• Job:
Scan the records that follow, and whenever a line has the word "Rendered", copy it.

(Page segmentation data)
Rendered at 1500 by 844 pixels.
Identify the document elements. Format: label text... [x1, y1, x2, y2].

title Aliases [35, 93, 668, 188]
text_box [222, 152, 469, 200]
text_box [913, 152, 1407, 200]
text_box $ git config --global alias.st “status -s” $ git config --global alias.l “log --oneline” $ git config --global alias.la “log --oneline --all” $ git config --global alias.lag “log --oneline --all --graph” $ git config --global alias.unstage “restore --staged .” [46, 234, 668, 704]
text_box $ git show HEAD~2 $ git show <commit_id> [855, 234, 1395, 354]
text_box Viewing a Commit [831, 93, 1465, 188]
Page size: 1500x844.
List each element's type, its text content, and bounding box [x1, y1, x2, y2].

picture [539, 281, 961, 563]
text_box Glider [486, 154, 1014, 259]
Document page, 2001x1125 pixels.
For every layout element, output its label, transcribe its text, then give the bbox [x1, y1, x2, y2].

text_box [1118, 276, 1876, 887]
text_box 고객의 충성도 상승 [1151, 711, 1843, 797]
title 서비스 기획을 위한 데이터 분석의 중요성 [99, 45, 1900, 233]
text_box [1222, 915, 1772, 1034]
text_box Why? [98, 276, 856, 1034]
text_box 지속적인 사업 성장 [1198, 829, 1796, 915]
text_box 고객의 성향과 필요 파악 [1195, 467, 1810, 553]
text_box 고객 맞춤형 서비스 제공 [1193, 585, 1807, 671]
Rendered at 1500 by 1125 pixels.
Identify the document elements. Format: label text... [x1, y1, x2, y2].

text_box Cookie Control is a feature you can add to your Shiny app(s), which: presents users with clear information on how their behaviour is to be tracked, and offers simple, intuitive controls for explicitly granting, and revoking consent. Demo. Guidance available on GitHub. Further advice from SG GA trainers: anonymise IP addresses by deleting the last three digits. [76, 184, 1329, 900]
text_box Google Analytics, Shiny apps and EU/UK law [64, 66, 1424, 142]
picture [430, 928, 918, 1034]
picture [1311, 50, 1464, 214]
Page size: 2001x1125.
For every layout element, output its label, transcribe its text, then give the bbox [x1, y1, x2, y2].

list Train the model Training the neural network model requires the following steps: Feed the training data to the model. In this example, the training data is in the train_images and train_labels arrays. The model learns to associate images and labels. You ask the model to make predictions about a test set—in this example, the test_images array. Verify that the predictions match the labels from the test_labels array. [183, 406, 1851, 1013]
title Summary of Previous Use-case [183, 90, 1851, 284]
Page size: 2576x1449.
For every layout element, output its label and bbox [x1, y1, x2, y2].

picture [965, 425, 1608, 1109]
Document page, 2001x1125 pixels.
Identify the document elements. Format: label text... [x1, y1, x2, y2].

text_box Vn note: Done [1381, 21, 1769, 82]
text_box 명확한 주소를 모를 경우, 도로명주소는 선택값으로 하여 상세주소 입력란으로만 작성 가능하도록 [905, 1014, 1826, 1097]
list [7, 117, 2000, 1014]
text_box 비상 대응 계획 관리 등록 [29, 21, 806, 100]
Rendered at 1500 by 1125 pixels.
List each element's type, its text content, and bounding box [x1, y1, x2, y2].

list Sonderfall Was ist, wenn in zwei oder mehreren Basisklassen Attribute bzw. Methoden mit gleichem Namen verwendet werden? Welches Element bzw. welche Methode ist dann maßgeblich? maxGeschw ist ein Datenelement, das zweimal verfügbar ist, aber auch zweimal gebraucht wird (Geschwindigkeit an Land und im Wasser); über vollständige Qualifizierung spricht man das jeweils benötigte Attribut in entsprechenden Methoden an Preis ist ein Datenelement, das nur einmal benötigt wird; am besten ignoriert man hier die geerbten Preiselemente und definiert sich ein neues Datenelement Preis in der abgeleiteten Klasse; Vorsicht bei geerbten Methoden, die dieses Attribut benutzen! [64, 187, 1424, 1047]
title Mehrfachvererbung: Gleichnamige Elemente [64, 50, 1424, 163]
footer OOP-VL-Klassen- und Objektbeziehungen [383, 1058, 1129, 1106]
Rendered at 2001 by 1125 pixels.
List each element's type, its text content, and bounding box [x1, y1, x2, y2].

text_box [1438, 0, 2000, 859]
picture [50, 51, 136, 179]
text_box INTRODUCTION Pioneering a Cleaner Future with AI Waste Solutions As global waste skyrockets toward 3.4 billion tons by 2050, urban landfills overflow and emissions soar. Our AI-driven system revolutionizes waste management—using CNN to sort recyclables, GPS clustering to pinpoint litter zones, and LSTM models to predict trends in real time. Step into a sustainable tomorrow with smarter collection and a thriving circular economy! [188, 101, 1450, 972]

• Response to this exercise:
Rendered at 1500 by 844 pixels.
Rendered at 1500 by 1125 pixels.
Rendered at 1500 by 1125 pixels.
Rendered at 2001 by 1125 pixels.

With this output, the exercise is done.